= Отрывок =
Вместе с тем, как тонко подметила Наталья Иванова, Шаламов стоит в ряду крупнейших русских поэтов и прозаиков ХХ века вовсе не потому, что страшен его личный опыт — через Гулаг прошли миллионы. Но потому, что он (Шаламов) превратил этот свой личный опыт в литературу.

Что касается профессиональной «технологии», то здесь Шаламов, в общем‑то, традиционен. Уверовав в себя как в поэта, он по утрам «торопился к бумаге», дабы записать рождающееся стихотворение. В его «мозговой базе данных» существовал запас канонических размеров, который по первому же требованию сознания (или подсознания) двигался навстречу мысли, «выталкивая из гортани то, что скопилось там». Повисшее в воздухе, но не дошедшее до бумаги — пропадало безвозвратно.

Осип Мандельштам, Владимир Маяковский, Андрей Вознесенский «набалтывали» свои стихи, расхаживая по комнате, по саду, по городу: очевидно, поэту необходим какой‑то поддерживающий ритм. Центры устной и письменной речи располагаются в разных сегментах человеческого мозга.

По Шаламову, стихи — не только «чудо и загадка», но и «летопись души поэта». Их сердце — современность, «абсолютная и сиюминутная»: «Одним людям стихи нужны меньше, другим больше. Но нужны они всем. Поэтам, кстати, стихи нужны меньше всего, чужие стихи их портят, смущают».

Эти россказни среза,

Биографию пня

Прочитало железо,

Что в руках у меня.

Будто свиток лишений

Заполярной судьбы,

Будто карта мишени

Для учебной стрельбы…

Это скатана в трубку

Повесть лет временных

В том лесу после рубки

Среди сказок лесных.

= Задание =
Переведите на английский язык предложение из отрывка о Шаламове: «Центры устной и письменной речи располагаются в разных сегментах человеческого мозга».

= Данные =

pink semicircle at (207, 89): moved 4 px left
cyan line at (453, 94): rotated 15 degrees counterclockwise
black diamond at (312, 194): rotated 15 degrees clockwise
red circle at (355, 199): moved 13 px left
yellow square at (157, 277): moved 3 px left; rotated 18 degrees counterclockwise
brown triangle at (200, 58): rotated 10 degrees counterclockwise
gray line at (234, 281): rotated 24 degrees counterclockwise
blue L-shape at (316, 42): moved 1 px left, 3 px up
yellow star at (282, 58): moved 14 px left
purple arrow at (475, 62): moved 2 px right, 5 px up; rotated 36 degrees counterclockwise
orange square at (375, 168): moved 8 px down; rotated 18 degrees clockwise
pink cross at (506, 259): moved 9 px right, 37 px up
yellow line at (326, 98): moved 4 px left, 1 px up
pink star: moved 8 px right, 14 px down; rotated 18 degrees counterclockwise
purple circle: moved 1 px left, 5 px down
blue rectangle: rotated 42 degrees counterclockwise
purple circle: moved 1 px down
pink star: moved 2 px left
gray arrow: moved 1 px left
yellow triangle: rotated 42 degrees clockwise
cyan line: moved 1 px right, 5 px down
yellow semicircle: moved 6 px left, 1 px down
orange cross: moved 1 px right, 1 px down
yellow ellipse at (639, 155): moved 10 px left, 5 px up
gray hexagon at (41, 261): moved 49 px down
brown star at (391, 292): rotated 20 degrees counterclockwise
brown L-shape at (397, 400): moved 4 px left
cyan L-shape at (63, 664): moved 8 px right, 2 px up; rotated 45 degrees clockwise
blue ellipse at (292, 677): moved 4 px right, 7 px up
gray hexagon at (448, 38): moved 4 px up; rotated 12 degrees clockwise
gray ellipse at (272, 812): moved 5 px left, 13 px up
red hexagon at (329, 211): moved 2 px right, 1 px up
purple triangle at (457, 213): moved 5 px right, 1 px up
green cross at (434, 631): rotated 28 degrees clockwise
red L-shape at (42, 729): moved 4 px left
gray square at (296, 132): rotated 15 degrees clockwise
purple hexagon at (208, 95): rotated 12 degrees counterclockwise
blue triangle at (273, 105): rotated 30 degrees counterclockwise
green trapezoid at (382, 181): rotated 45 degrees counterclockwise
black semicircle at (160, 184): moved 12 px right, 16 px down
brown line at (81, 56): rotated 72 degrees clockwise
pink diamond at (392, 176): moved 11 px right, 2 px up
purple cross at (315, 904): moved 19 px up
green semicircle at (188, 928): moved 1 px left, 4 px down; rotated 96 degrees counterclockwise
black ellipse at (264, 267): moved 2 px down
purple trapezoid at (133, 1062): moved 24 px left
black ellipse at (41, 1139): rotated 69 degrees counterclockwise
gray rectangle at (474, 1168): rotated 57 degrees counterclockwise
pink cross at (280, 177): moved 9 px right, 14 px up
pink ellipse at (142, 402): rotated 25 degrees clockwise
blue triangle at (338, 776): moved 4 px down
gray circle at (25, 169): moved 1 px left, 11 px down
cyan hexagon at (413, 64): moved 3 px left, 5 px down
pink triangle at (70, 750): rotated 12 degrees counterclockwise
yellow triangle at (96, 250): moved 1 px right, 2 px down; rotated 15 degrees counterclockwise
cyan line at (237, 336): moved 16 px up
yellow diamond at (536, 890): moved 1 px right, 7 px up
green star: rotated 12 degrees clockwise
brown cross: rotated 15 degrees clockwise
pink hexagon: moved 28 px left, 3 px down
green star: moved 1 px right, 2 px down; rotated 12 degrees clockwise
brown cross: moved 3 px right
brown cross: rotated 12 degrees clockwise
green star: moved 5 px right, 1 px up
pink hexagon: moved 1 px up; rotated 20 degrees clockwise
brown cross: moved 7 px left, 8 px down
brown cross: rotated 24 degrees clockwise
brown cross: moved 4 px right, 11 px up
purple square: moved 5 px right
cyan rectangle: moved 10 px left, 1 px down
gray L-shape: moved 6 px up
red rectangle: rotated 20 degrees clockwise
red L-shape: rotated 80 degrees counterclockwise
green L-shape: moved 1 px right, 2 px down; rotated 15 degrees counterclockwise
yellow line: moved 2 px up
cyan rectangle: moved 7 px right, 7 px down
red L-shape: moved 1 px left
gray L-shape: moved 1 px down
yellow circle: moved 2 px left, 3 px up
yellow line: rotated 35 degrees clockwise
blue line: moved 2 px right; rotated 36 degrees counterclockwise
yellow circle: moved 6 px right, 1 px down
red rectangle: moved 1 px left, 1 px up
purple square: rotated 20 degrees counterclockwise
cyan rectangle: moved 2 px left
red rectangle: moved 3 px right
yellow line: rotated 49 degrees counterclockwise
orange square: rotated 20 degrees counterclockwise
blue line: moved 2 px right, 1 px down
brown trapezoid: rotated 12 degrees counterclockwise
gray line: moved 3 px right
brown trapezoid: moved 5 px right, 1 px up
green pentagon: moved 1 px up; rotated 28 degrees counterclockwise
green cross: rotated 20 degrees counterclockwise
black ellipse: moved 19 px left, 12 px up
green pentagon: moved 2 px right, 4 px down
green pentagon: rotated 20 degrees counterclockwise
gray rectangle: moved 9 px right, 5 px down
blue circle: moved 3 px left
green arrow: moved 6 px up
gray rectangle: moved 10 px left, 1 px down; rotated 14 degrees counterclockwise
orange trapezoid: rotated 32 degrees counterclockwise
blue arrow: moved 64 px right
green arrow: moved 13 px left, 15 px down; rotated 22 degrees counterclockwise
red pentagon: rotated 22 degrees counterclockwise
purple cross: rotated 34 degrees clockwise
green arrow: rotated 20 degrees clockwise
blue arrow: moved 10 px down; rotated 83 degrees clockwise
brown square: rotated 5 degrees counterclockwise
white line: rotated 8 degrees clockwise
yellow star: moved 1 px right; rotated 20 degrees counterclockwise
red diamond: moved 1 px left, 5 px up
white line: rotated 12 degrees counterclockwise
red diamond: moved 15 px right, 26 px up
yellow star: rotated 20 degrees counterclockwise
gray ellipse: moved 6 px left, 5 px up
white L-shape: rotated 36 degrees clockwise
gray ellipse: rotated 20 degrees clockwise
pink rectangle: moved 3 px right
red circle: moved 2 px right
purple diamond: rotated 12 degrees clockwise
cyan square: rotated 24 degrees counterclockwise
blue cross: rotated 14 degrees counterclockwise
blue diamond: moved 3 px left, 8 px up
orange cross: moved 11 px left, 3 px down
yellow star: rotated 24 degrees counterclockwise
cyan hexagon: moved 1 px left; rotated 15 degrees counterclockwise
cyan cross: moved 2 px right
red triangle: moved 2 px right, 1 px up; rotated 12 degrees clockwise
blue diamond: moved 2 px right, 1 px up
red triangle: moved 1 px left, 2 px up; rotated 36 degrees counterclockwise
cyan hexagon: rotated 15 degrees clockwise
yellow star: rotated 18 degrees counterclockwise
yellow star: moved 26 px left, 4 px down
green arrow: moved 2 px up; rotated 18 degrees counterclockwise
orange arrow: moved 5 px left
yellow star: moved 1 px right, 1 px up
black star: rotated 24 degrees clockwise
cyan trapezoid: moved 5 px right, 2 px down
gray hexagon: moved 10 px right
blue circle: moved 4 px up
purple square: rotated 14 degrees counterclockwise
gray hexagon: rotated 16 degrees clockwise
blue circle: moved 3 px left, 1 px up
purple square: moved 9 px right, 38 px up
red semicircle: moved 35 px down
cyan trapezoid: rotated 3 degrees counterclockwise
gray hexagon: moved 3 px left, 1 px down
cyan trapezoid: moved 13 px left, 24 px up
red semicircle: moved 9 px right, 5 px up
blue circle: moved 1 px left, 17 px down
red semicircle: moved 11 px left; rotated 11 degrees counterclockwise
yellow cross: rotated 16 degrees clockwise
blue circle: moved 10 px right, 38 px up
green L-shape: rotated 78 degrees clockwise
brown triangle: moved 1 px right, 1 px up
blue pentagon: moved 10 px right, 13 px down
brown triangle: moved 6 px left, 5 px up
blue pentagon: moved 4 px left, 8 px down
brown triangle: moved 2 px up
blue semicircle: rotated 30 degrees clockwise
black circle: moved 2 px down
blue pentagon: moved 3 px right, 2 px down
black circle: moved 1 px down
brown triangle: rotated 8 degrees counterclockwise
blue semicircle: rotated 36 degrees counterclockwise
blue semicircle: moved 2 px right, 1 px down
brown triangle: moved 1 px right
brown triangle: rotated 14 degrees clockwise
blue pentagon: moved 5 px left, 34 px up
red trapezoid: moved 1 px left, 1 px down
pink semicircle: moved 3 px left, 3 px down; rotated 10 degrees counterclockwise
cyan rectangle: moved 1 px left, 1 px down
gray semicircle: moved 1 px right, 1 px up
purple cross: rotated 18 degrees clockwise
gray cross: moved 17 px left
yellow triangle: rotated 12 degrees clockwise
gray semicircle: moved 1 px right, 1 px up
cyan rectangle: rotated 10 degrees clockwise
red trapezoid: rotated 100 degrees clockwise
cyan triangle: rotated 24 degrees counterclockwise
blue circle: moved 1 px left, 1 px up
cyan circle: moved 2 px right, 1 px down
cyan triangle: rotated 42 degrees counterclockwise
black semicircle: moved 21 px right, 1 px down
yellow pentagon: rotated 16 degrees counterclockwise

= Решение =
The centers of oral and written speech are located in different segments of the human brain.